- [Work instruction]: In the data below, find the line containing "117.2 132.7 180))", then set down that line and every later line up to and including the line containing "(at 114.7 137.3))", exactly.

Design files in plain text
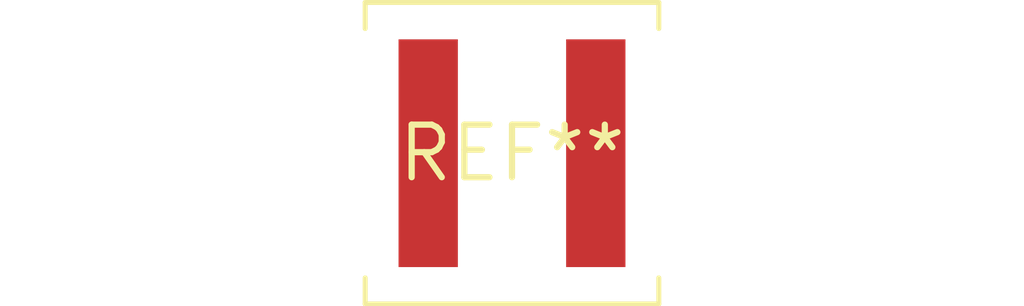
<source format=kicad_pcb>
(kicad_pcb (version 20240108) (generator pcbnew)

  (general
    (thickness 1.6)
  )

  (paper "A4")
  (layers
    (0 "F.Cu" signal)
    (31 "B.Cu" signal)
    (32 "B.Adhes" user "B.Adhesive")
    (33 "F.Adhes" user "F.Adhesive")
    (34 "B.Paste" user)
    (35 "F.Paste" user)
    (36 "B.SilkS" user "B.Silkscreen")
    (37 "F.SilkS" user "F.Silkscreen")
    (38 "B.Mask" user)
    (39 "F.Mask" user)
    (40 "Dwgs.User" user "User.Drawings")
    (41 "Cmts.User" user "User.Comments")
    (42 "Eco1.User" user "User.Eco1")
    (43 "Eco2.User" user "User.Eco2")
    (44 "Edge.Cuts" user)
    (45 "Margin" user)
    (46 "B.CrtYd" user "B.Courtyard")
    (47 "F.CrtYd" user "F.Courtyard")
    (48 "B.Fab" user)
    (49 "F.Fab" user)
    (50 "User.1" user)
    (51 "User.2" user)
    (52 "User.3" user)
    (53 "User.4" user)
    (54 "User.5" user)
    (55 "User.6" user)
    (56 "User.7" user)
    (57 "User.8" user)
    (58 "User.9" user)
  )

  (setup
    (pad_to_mask_clearance 0)
    (pcbplotparams
      (layerselection 0x00010fc_ffffffff)
      (plot_on_all_layers_selection 0x0000000_00000000)
      (disableapertmacros false)
      (usegerberextensions false)
      (usegerberattributes false)
      (usegerberadvancedattributes false)
      (creategerberjobfile false)
      (dashed_line_dash_ratio 12.000000)
      (dashed_line_gap_ratio 3.000000)
      (svgprecision 4)
      (plotframeref false)
      (viasonmask false)
      (mode 1)
      (useauxorigin false)
      (hpglpennumber 1)
      (hpglpenspeed 20)
      (hpglpendiameter 15.000000)
      (dxfpolygonmode false)
      (dxfimperialunits false)
      (dxfusepcbnewfont false)
      (psnegative false)
      (psa4output false)
      (plotreference false)
      (plotvalue false)
      (plotinvisibletext false)
      (sketchpadsonfab false)
      (subtractmaskfromsilk false)
      (outputformat 1)
      (mirror false)
      (drillshape 1)
      (scaleselection 1)
      (outputdirectory "")
    )
  )

  (net 0 "")

  (footprint "L_Coilcraft_XAL6020-XXX" (layer "F.Cu") (at 0 0))

)

</source>
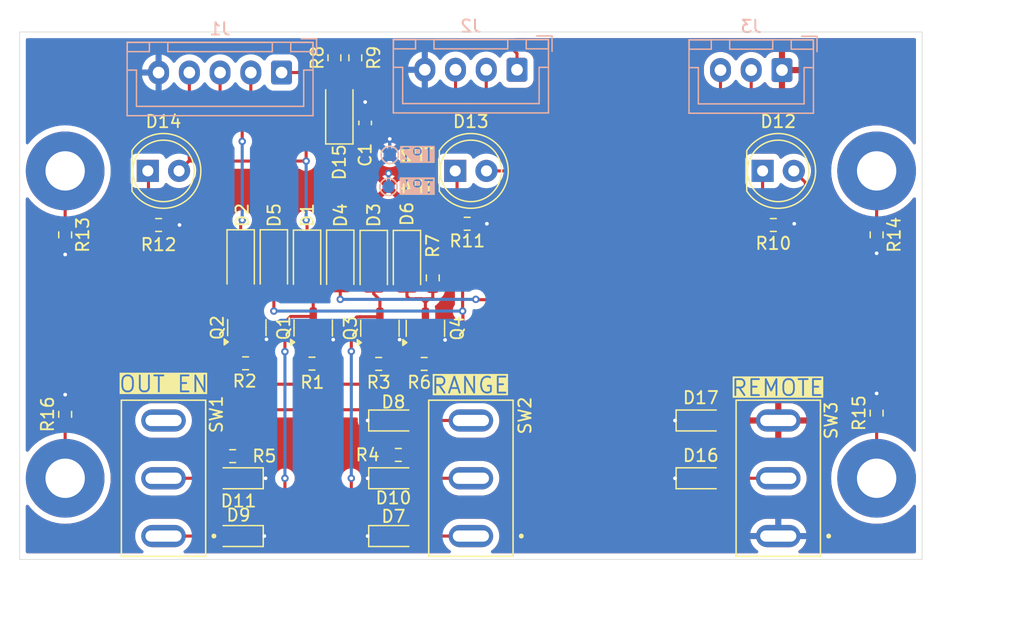
<source format=kicad_pcb>
(kicad_pcb
	(version 20240108)
	(generator "pcbnew")
	(generator_version "8.0")
	(general
		(thickness 1.6)
		(legacy_teardrops no)
	)
	(paper "A4")
	(layers
		(0 "F.Cu" signal)
		(31 "B.Cu" signal)
		(32 "B.Adhes" user "B.Adhesive")
		(33 "F.Adhes" user "F.Adhesive")
		(34 "B.Paste" user)
		(35 "F.Paste" user)
		(36 "B.SilkS" user "B.Silkscreen")
		(37 "F.SilkS" user "F.Silkscreen")
		(38 "B.Mask" user)
		(39 "F.Mask" user)
		(40 "Dwgs.User" user "User.Drawings")
		(41 "Cmts.User" user "User.Comments")
		(42 "Eco1.User" user "User.Eco1")
		(43 "Eco2.User" user "User.Eco2")
		(44 "Edge.Cuts" user)
		(45 "Margin" user)
		(46 "B.CrtYd" user "B.Courtyard")
		(47 "F.CrtYd" user "F.Courtyard")
		(48 "B.Fab" user)
		(49 "F.Fab" user)
		(50 "User.1" user)
		(51 "User.2" user)
		(52 "User.3" user)
		(53 "User.4" user)
		(54 "User.5" user)
		(55 "User.6" user)
		(56 "User.7" user)
		(57 "User.8" user)
		(58 "User.9" user)
	)
	(setup
		(pad_to_mask_clearance 0)
		(allow_soldermask_bridges_in_footprints no)
		(pcbplotparams
			(layerselection 0x00010fc_ffffffff)
			(plot_on_all_layers_selection 0x0000000_00000000)
			(disableapertmacros no)
			(usegerberextensions no)
			(usegerberattributes yes)
			(usegerberadvancedattributes yes)
			(creategerberjobfile yes)
			(dashed_line_dash_ratio 12.000000)
			(dashed_line_gap_ratio 3.000000)
			(svgprecision 4)
			(plotframeref no)
			(viasonmask no)
			(mode 1)
			(useauxorigin no)
			(hpglpennumber 1)
			(hpglpenspeed 20)
			(hpglpendiameter 15.000000)
			(pdf_front_fp_property_popups yes)
			(pdf_back_fp_property_popups yes)
			(dxfpolygonmode yes)
			(dxfimperialunits yes)
			(dxfusepcbnewfont yes)
			(psnegative no)
			(psa4output no)
			(plotreference yes)
			(plotvalue yes)
			(plotfptext yes)
			(plotinvisibletext no)
			(sketchpadsonfab no)
			(subtractmaskfromsilk no)
			(outputformat 1)
			(mirror no)
			(drillshape 1)
			(scaleselection 1)
			(outputdirectory "")
		)
	)
	(net 0 "")
	(net 1 "Net-(D1-A)")
	(net 2 "/REL.LINE_EN")
	(net 3 "/ISO.LOW")
	(net 4 "Net-(D2-A)")
	(net 5 "Net-(D3-A)")
	(net 6 "/ISO.HIGH")
	(net 7 "/EXT.EN")
	(net 8 "/EXT.RANGE")
	(net 9 "Net-(D6-A)")
	(net 10 "GND")
	(net 11 "/REL.VCC")
	(net 12 "/ISO.VCC")
	(net 13 "VCC")
	(net 14 "Net-(Q1-B)")
	(net 15 "Net-(Q2-B)")
	(net 16 "Net-(Q3-B)")
	(net 17 "Net-(Q4-B)")
	(net 18 "/EXTERNAL_EN")
	(net 19 "Net-(D10-A2)")
	(net 20 "Net-(D11-A2)")
	(net 21 "unconnected-(SW1-Pad3)")
	(net 22 "Net-(D12-K)")
	(net 23 "Net-(D13-K)")
	(net 24 "Net-(D14-K)")
	(net 25 "Net-(D15-A)")
	(net 26 "Net-(MH1-Pad1)")
	(net 27 "Net-(MH2-Pad1)")
	(net 28 "Net-(MH3-Pad1)")
	(net 29 "Net-(MH4-Pad1)")
	(footprint "Diode_SMD:D_MiniMELF" (layer "F.Cu") (at 110.3 112.15 90))
	(footprint "Resistor_SMD:R_0603_1608Metric" (layer "F.Cu") (at 154 122.2 -90))
	(footprint "Resistor_SMD:R_0603_1608Metric" (layer "F.Cu") (at 108.075 132.675))
	(footprint "Diode_SMD:D_MiniMELF" (layer "F.Cu") (at 104.975 124.45 -90))
	(footprint "Resistor_SMD:R_0603_1608Metric" (layer "F.Cu") (at 120.7 121.3))
	(footprint "Diode_SMD:D_MiniMELF" (layer "F.Cu") (at 107.675 124.475 -90))
	(footprint "Koszalix_Switches:ESWITCH-100SP1T1B1M1QEH" (layer "F.Cu") (at 121 142 90))
	(footprint "Diode_SMD:D_SOD-323_HandSoldering" (layer "F.Cu") (at 139.7 137.3))
	(footprint "Resistor_SMD:R_0603_1608Metric" (layer "F.Cu") (at 88 136.8 90))
	(footprint "Resistor_SMD:R_0603_1608Metric" (layer "F.Cu") (at 145.6 121.4))
	(footprint "Diode_SMD:D_SOD-323_HandSoldering" (layer "F.Cu") (at 102.1 146.7 180))
	(footprint "TestPoint:TestPoint_Pad_D1.0mm" (layer "F.Cu") (at 114.3 118.3))
	(footprint "Diode_SMD:D_MiniMELF" (layer "F.Cu") (at 102.275 124.45 -90))
	(footprint "Diode_SMD:D_MiniMELF" (layer "F.Cu") (at 110.375 124.475 -90))
	(footprint "Koszalix_Switches:ESWITCH-100SP1T1B1M1QEH" (layer "F.Cu") (at 146 142 90))
	(footprint "LED_THT:LED_D5.0mm_FlatTop" (layer "F.Cu") (at 94.725 117))
	(footprint "Resistor_SMD:R_0603_1608Metric" (layer "F.Cu") (at 154 136.7 90))
	(footprint "MountingHole:MountingHole_3.2mm_M3_Pad" (layer "F.Cu") (at 154 117))
	(footprint "Diode_SMD:D_SOD-323_HandSoldering" (layer "F.Cu") (at 139.7 142))
	(footprint "Resistor_SMD:R_0603_1608Metric" (layer "F.Cu") (at 117.2 132.7 180))
	(footprint "Diode_SMD:D_MiniMELF" (layer "F.Cu") (at 115.8 124.5 -90))
	(footprint "Diode_SMD:D_MiniMELF" (layer "F.Cu") (at 113.1 124.5 -90))
	(footprint "Package_TO_SOT_SMD:SOT-23" (layer "F.Cu") (at 113.6 129.8 90))
	(footprint "LED_THT:LED_D5.0mm_FlatTop" (layer "F.Cu") (at 119.725 117))
	(footprint "Resistor_SMD:R_0603_1608Metric" (layer "F.Cu") (at 111.6 107.8 90))
	(footprint "TestPoint:TestPoint_Pad_D1.0mm" (layer "F.Cu") (at 114.4 115.7))
	(footprint "Resistor_SMD:R_0603_1608Metric" (layer "F.Cu") (at 115.1 140.1))
	(footprint "MountingHole:MountingHole_3.2mm_M3_Pad" (layer "F.Cu") (at 154 142))
	(footprint "Resistor_SMD:R_0603_1608Metric" (layer "F.Cu") (at 101.625 140.2 180))
	(footprint "Diode_SMD:D_SOD-323_HandSoldering" (layer "F.Cu") (at 114.7 146.7))
	(footprint "MountingHole:MountingHole_3.2mm_M3_Pad" (layer "F.Cu") (at 88 142))
	(footprint "Resistor_SMD:R_0603_1608Metric" (layer "F.Cu") (at 117.9 125.7 90))
	(footprint "MountingHole:MountingHole_3.2mm_M3_Pad" (layer "F.Cu") (at 88 117))
	(footprint "Diode_SMD:D_SOD-323_HandSoldering" (layer "F.Cu") (at 114.7 137.3))
	(footprint "Capacitor_SMD:C_0603_1608Metric" (layer "F.Cu") (at 112.4 113.1 90))
	(footprint "Diode_SMD:D_SOD-323_HandSoldering" (layer "F.Cu") (at 114.7 142))
	(footprint "Resistor_SMD:R_0603_1608Metric"
		(layer "F.Cu")
		(uuid "d04743de-4569-49dd-b825-16289c77c76c")
		(at 95.6 121.4)
		(descr "Resistor SMD 0603 (1608 Metric), square (rectangular) end terminal, IPC_7351 nominal, (Body size source: IPC-SM-782 page 72, https://www.pcb-3d.com/wordpress/wp-content/uploads/ipc-sm-782a_amendment_1_and_2.pdf), generated with kicad-footprint-generator")
		(tags "resistor")
		(property "Reference" "R12"
			(at 0 1.6 360)
			(layer "F.SilkS")
			(uuid "d7f99102-8a27-417b-9e04-107e28a8efb1")
			(effects
				(font
					(size 1 1)
					(thickness 0.15)
				)
			)
		)
		(property "Value" "1k"
			(at 0 1.43 360)
			(layer "F.Fab")
			(uuid "e1d2f777-feb4-42e8-9617-e578aa2492a0")
			(effects
				(font
					(size 1 1)
					(thickness 0.15)
				)
			)
		)
		(property "Footprint" "Resistor_SMD:R_0603_1608Metric"
			(at 0 0 0)
			(unlocked yes)
			(layer "F.Fab")
			(hide yes)
			(uuid "de6ccbbf-0d8c-4b17-bdbe-b6ada09a6058")
			(effects
				(font
					(size 1.27 1.27)
				)
			)
		)
		(property "Datasheet" "https://www.tme.eu/Document/d2a72e545e5c8eb7bf2a04fa97535928/rc0603yageo.pdf"
			(at 0 0 0)
			(unlocked yes)
			(layer "F.Fab")
			(hide yes)
			(uuid "686330e9-005e-4d8c-ae15-aa734360128b")
			(effects
				(font
					(size 1.27 1.27)
				)
			)
		)
		(property "Description" "SMD Resistor"
			(at 0 0 0)
			(unlocked yes)
			(layer "F.Fab")
			(hide yes)
			(uuid "8fb10e5a-8c47-440c-88b7-b823d502e8e9")
			(effects
				(font
					(size 1.27 1.27)
				)
			)
		)
		(property "Manufacturer" "YAGEO"
			(at 0 0 0)
			(unlocked yes)
			(layer "F.Fab")
			(hide yes)
			(uuid "4fce4893-804f-47b5-8dd8-5e8d21fc642d")
			(effects
				(font
					(size 1 1)
					(thickness 0.15)
				)
			)
		)
		(property "MPN" "RC0603FR-071k"
			(at 0 0 0)
			(unlocked yes)
			(layer "F.Fab")
			(hide yes)
			(uuid "f305f1b1-6010-482b-aef5-90d18b6196cf")
			(effects
				(font
					(size 1 1)
					(thickness 0.15)
				)
			)
		)
		(property "Maximum Working Voltage " "50 V"
			(at 0 0 0)
			(unlocked yes)
			(layer "F.Fab")
			(hide yes)
			(uuid "b2618362-50a7-4e93-943d-1800afbf7def")
			(effects
				(font
					(size 1 1)
					(thickness 0.15)
				)
			)
		)
		(
... [287866 chars truncated]
</source>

- [Solution to this problem]:
	(footprint "Resistor_SMD:R_0603_1608Metric" (layer "F.Cu") (at 117.2 132.7 180))
	(footprint "Diode_SMD:D_MiniMELF" (layer "F.Cu") (at 115.8 124.5 -90))
	(footprint "Diode_SMD:D_MiniMELF" (layer "F.Cu") (at 113.1 124.5 -90))
	(footprint "Package_TO_SOT_SMD:SOT-23" (layer "F.Cu") (at 113.6 129.8 90))
	(footprint "LED_THT:LED_D5.0mm_FlatTop" (layer "F.Cu") (at 119.725 117))
	(footprint "Resistor_SMD:R_0603_1608Metric" (layer "F.Cu") (at 111.6 107.8 90))
	(footprint "TestPoint:TestPoint_Pad_D1.0mm" (layer "F.Cu") (at 114.4 115.7))
	(footprint "Resistor_SMD:R_0603_1608Metric" (layer "F.Cu") (at 115.1 140.1))
	(footprint "MountingHole:MountingHole_3.2mm_M3_Pad" (layer "F.Cu") (at 154 142))
	(footprint "Resistor_SMD:R_0603_1608Metric" (layer "F.Cu") (at 101.625 140.2 180))
	(footprint "Diode_SMD:D_SOD-323_HandSoldering" (layer "F.Cu") (at 114.7 146.7))
	(footprint "MountingHole:MountingHole_3.2mm_M3_Pad" (layer "F.Cu") (at 88 142))
	(footprint "Resistor_SMD:R_0603_1608Metric" (layer "F.Cu") (at 117.9 125.7 90))
	(footprint "MountingHole:MountingHole_3.2mm_M3_Pad" (layer "F.Cu") (at 88 117))
	(footprint "Diode_SMD:D_SOD-323_HandSoldering" (layer "F.Cu") (at 114.7 137.3))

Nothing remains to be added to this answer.